* [Stored data]:
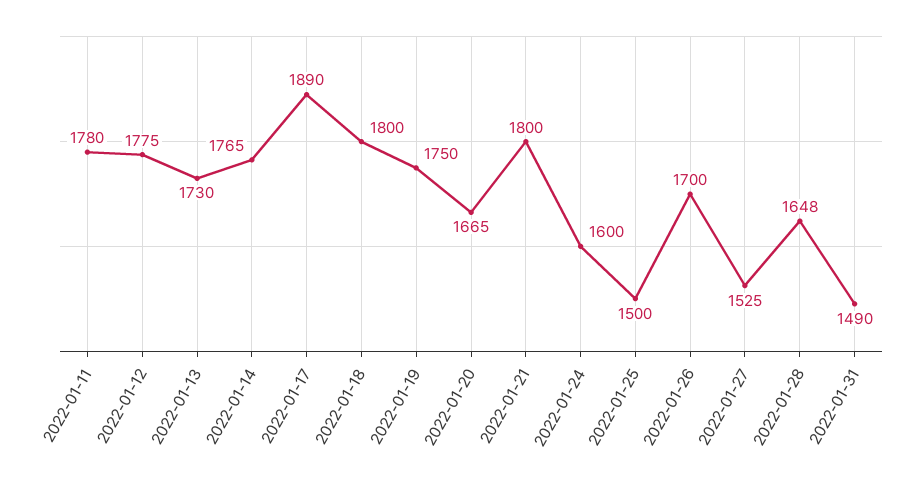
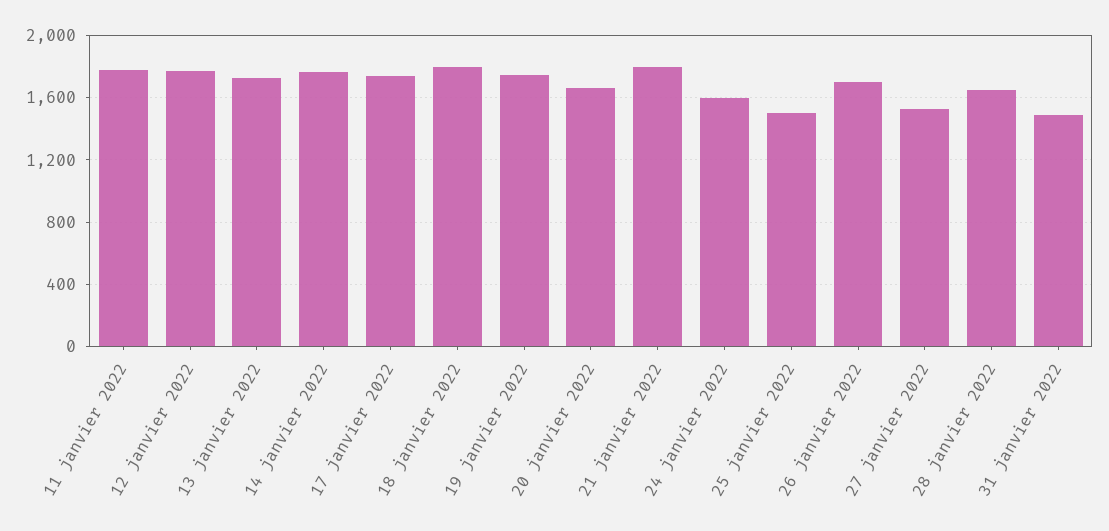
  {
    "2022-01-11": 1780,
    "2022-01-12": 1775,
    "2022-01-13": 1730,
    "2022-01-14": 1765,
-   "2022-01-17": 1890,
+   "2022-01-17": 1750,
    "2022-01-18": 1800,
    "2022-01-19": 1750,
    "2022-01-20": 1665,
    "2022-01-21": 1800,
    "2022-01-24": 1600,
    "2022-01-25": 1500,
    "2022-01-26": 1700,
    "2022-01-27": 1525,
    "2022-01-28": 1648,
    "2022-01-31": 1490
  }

* [Exercise instructions]:
Write out all the material above exactly, with no image carried over.

* [Result]:
  {
    "2022-01-11": 1780,
    "2022-01-12": 1775,
    "2022-01-13": 1730,
    "2022-01-14": 1765,
-   "2022-01-17": 1890,
+   "2022-01-17": 1750,
    "2022-01-18": 1800,
    "2022-01-19": 1750,
    "2022-01-20": 1665,
    "2022-01-21": 1800,
    "2022-01-24": 1600,
    "2022-01-25": 1500,
    "2022-01-26": 1700,
    "2022-01-27": 1525,
    "2022-01-28": 1648,
    "2022-01-31": 1490
  }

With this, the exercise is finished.